L'épistémologie (= la théorie de la connaissance) n'est pas mon fort. Pour remédier à cela, j'ai bien sûr l'excellente anthologie Philosophie de la Connaissance publiée chez Vrin par J. Dutant et P. Engel (PUB !) mais aussi le livre de P. Engel Va Savoir !, dont j'ai tout juste entamé la lecture.

Au détour du premier chapitre, on apprend que Williamson a défendu la thèse selon laquelle "savoir" (to know) est le verbe factif le plus général, qu'est-ce à dire ?

Savoir est le verbe factif le plus général

Rappel : qu'est-ce qu'un verbe factif ? Un verbe d'attitude propositionnelle (de la forme "S verbe que p", où p est une proposition) est factif quand la vérité de la proposition "S verbe que p" implique la vérité de la proposition "p". Ainsi "savoir" est factif, parce que dire que "S sait que p" implique que p est vrai. "Croire" n'est pas factif, parce que "S croit que p" pourrait être vrai sans que p soit pour autant vraie.

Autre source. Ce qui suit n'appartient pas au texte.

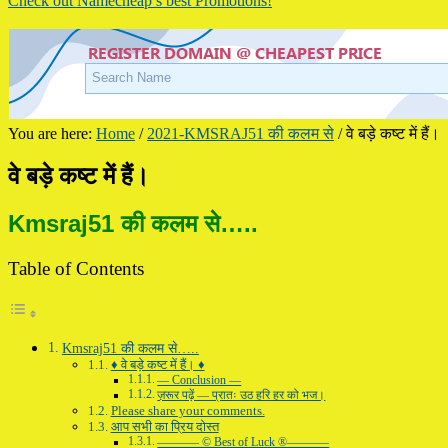
Check out Namecheap’s best Promotions!
You are here:
Home
/
2021-KMSRAJ51 की कलम से
/
वे बड़े कष्ट में हैं।
वे बड़े कष्ट में हैं।
Kmsraj51 की कलम से…..
Table of Contents
Kmsraj51 की कलम से…..
♦ वे बड़े कष्ट में हैं। ♦
— Conclusion —
ज़रूर पढ़ें — प्रातः उठ हरि हर को भज।
Please share your comments.
आप सभी का प्रिय दोस्त
———– © Best of Luck ®———–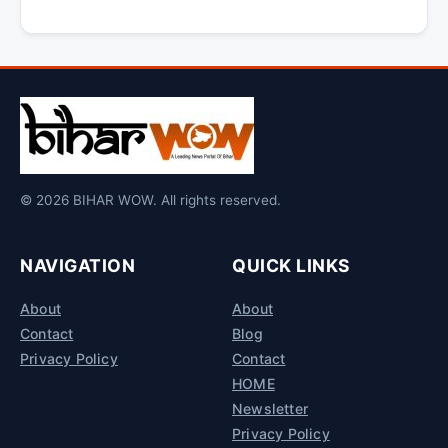
© 2026 BIHAR WOW. All rights reserved.
NAVIGATION
QUICK LINKS
About
About
Contact
Blog
Privacy Policy
Contact
HOME
Newsletter
Privacy Policy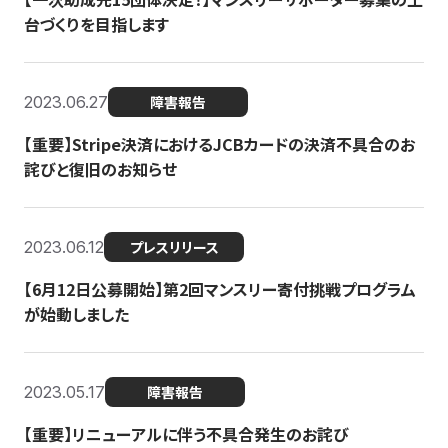
台づくりを目指します
2023.06.27
障害報告
【重要】Stripe決済におけるJCBカードの決済不具合のお
詫びと復旧のお知らせ
2023.06.12
プレスリリース
【6月12日公募開始】第2回マンスリー寄付挑戦プログラム
が始動しました
2023.05.17
障害報告
【重要】リニューアルに伴う不具合発生のお詫び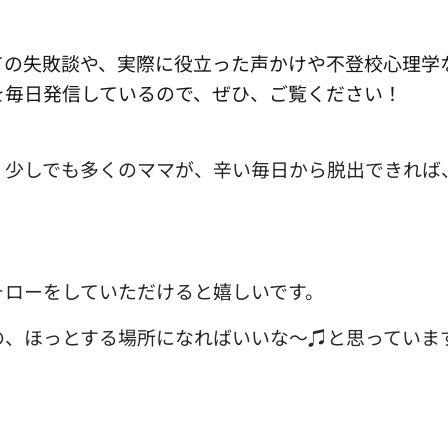
ての失敗談や、実際に役立った声かけや不登校心理学
を毎日発信しているので、ぜひ、ご覧ください！
、少しでも多くのママが、辛い毎日から脱出できれば
ォローをしていただけると嬉しいです。
の、ほっとする場所になればいいな〜♫と思っていま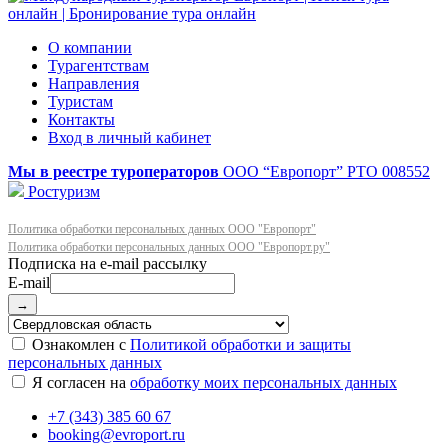
О компании
Турагентствам
Направления
Туристам
Контакты
Вход в личный кабинет
Мы в реестре туроператоров
ООО “Европорт”
РТО 008552
Ростуризм
Политика обработки персональных данных ООО "Европорт"
Политика обработки персональных данных ООО "Европорт.ру"
E-mail
→
Ознакомлен с
Политикой обработки и защиты
персональных данных
Я согласен на
обработку моих персональных данных
+7 (343) 385 60 67
booking@evroport.ru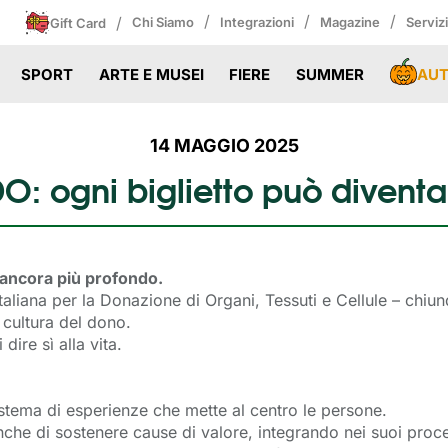
/
/
/
/
Chi Siamo
Integrazioni
Magazine
Serviz
Gift Card
AU
SPORT
ARTE E MUSEI
FIERE
SUMMER
14 MAGGIO 2025
DO: ogni biglietto può divent
 ancora più profondo.
aliana per la Donazione di Organi, Tessuti e Cellule – chiunq
 cultura del dono.
dire sì alla vita.
istema di esperienze che mette al centro le persone.
che di sostenere cause di valore, integrando nei suoi proces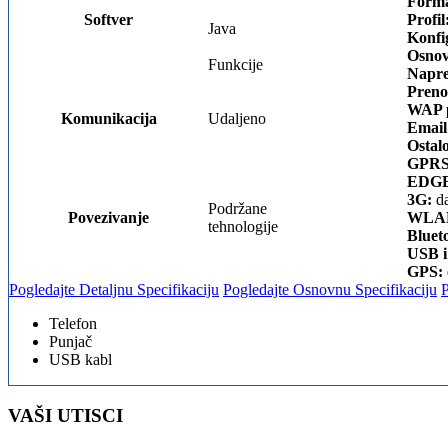
Forma
Softver
Profil
Java
Konfi
Osnov
Funkcije
Napre
Preno
WAP p
Komunikacija
Udaljeno
Email
Ostal
GPRS
EDGE
3G:
da
Podržane
Povezivanje
WLA
tehnologije
Bluet
USB i
GPS:
Pogledajte Detaljnu Specifikaciju
Pogledajte Osnovnu Specifikaciju
Telefon
Punjač
USB kabl
VAŠI UTISCI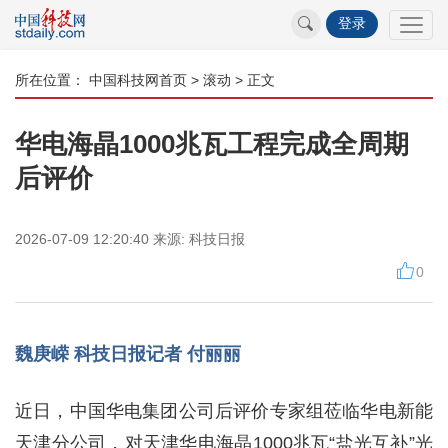
登录
所在位置：
中国科技网首页
>
滚动
> 正文
华电海晶1000兆瓦工程完成全周期
后评价
2026-07-09 12:20:40
来源:
科技日报
0
魏庚嵘 科技日报记者 付丽丽
近日，中国华电集团公司后评价专家组莅临华电新能
天津分公司，对天津华电海晶1000兆瓦“盐光互补”光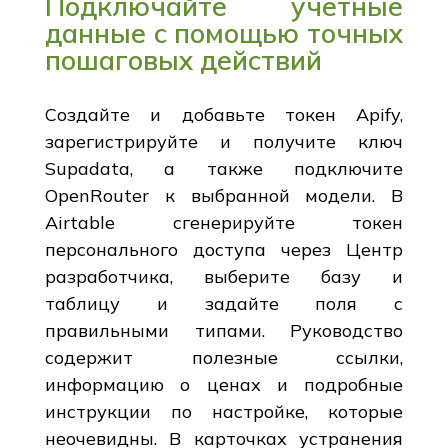
Подключайте учетные
данные с помощью точных
пошаговых действий
Создайте и добавьте токен Apify,
зарегистрируйте и получите ключ
Supadata, а также подключите
OpenRouter к выбранной модели. В
Airtable сгенерируйте токен
персонального доступа через Центр
разработчика, выберите базу и
таблицу и задайте поля с
правильными типами. Руководство
содержит полезные ссылки,
информацию о ценах и подробные
инструкции по настройке, которые
неочевидны. В карточках устранения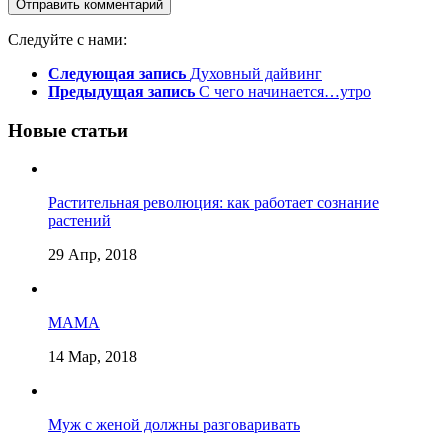
Следуйте с нами:
Следующая запись
Духовный дайвинг
Предыдущая запись
С чего начинается…утро
Новые статьи
Растительная революция: как работает сознание
растений
29 Апр, 2018
МАМА
14 Мар, 2018
Муж с женой должны разговаривать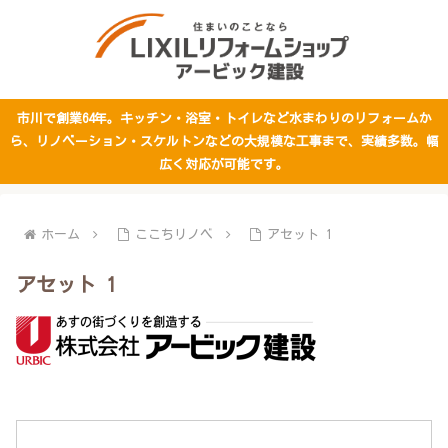
市川で創業64年。キッチン・浴室・トイレなど水まわりのリフォームか
ら、リノベーション・スケルトンなどの大規模な工事まで、実績多数。幅
広く対応が可能です。
ホーム
ここちリノベ
アセット 1
アセット 1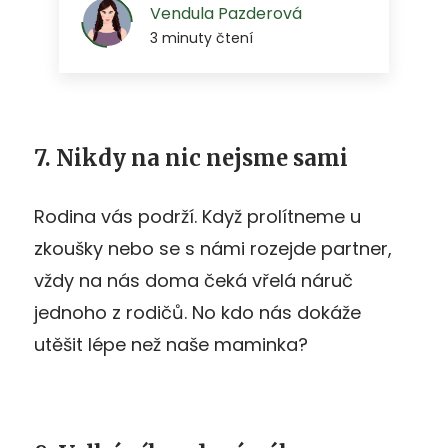
7. Nikdy na nic nejsme sami
Rodina vás podrží. Když prolítneme u
zkoušky nebo se s námi rozejde partner,
vždy na nás doma čeká vřelá náruč
jednoho z rodičů. No kdo nás dokáže
utěšit lépe než naše maminka?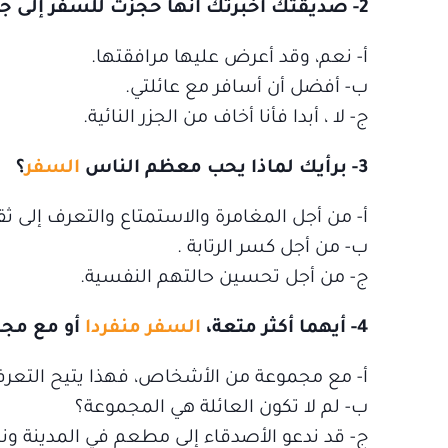
2- صديقتك أخبرتك أنها حجزت للسفر إلى جزيرة في المحيط، هل تودين لو كنت معها؟
أ‌- نعم، وقد أعرض عليها مرافقتها.
ب‌- أفضل أن أسافر مع عائلتي.
ج- لا ، أبدا فأنا أخاف من الجزر النائية.
3- برأيك لماذا يحب معظم الناس
السفر
؟
أ‌- من أجل المغامرة والاستمتاع والتعرف إلى ثق
ب‌- من أجل كسر الرتابة .
ج- من أجل تحسين حالتهم النفسية.
4- أيهما أكثر متعة،
السفر منفردا
أو مع مج
أ‌- مع مجموعة من الأشخاص، فهذا يتيح التعرف 
ب‌- لم لا تكون العائلة هي المجموعة؟
ج- قد ندعو الأصدقاء إلى مطعم في المدينة ون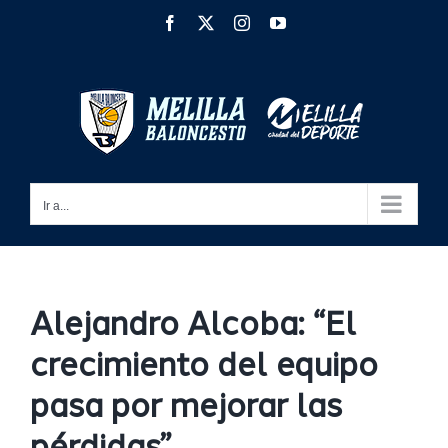
Saltar
Facebook
X
Instagram
YouTube
al
contenido
Ir a...
Alejandro Alcoba: “El
crecimiento del equipo
pasa por mejorar las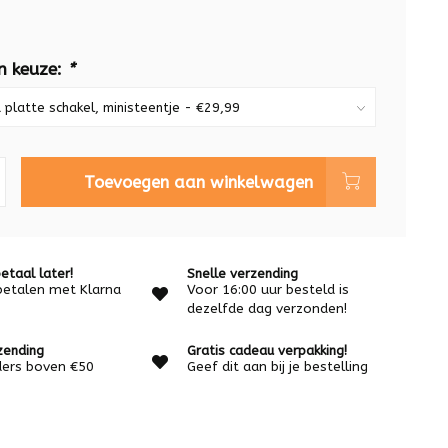
n keuze:
*
Toevoegen aan winkelwagen
etaal later!
Snelle verzending
betalen met Klarna
Voor 16:00 uur besteld is
dezelfde dag verzonden!
zending
Gratis cadeau verpakking!
rders boven €50
Geef dit aan bij je bestelling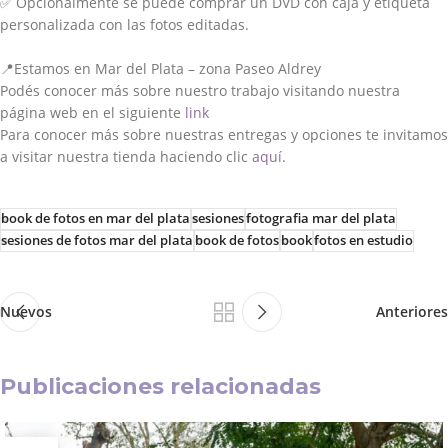
✅
Opcionalmente se puede comprar un DVD con caja y etiqueta
personalizada con las fotos editadas.
📍
Estamos en Mar del Plata – zona Paseo Aldrey
Podés conocer más sobre nuestro trabajo visitando nuestra
página web en el siguiente
link
Para conocer más sobre nuestras entregas y opciones te invitamos
a visitar nuestra tienda haciendo clic
aquí
.
book de fotos en mar del plata
sesiones
fotografia mar del plata
sesiones de fotos mar del plata
book de fotos
book
fotos en estudio
Nuevos
Anteriores
Publicaciones relacionadas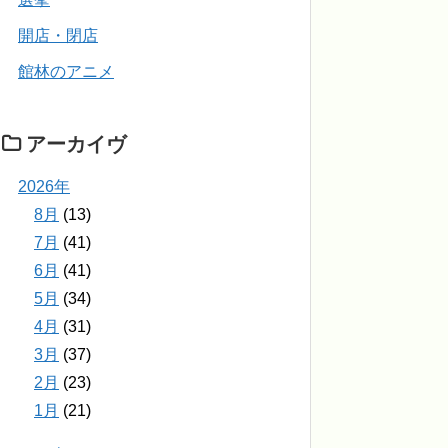
開店・閉店
館林のアニメ
アーカイヴ
2026年
8月
(13)
7月
(41)
6月
(41)
5月
(34)
4月
(31)
3月
(37)
2月
(23)
1月
(21)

Que veut donc dire Williamson quand il dit que "savoir est le verbe factif le plus général". En fait il veut dire la chose suivante :

Quelque soit V un verbe factif désignant un état mental, alors "S V que p" implique que "S sait que p". Exemple : "S voit que p" implique "S sait que p".

En gros : on ne peut pas avoir une attitude mentale orientée vers la proposition p qui soit factive sans savoir que p.

Et en français ?

Je me demande si cette thèse est toujours vraie dans le cadre de la langue française, dans laquelle nous disposons du verbe "se douter que". Il me semble en effet que si l'on dit "Jean se doute que X", alors "X" est vraie. Par exemple, si je dis à qqun "Jean se doute que je trompe ma femme", alors j'implique (il me semble) que "je trompe ma femme". "Se douter que" semble donc être un verbe factif.

Pourtant, il semble bizarre de penser que "S se doute que p" implique "S sait que p". Si je dis "Jean se doute que je trompe ma femme", cela semble au contraire impliquer qu'il ne le sait pas encore, qu'il n'a pas les preuves suffisantes pour avoir plus que des doutes.

Il semble donc que la thèse de Williamson ne soit pas applicable au français.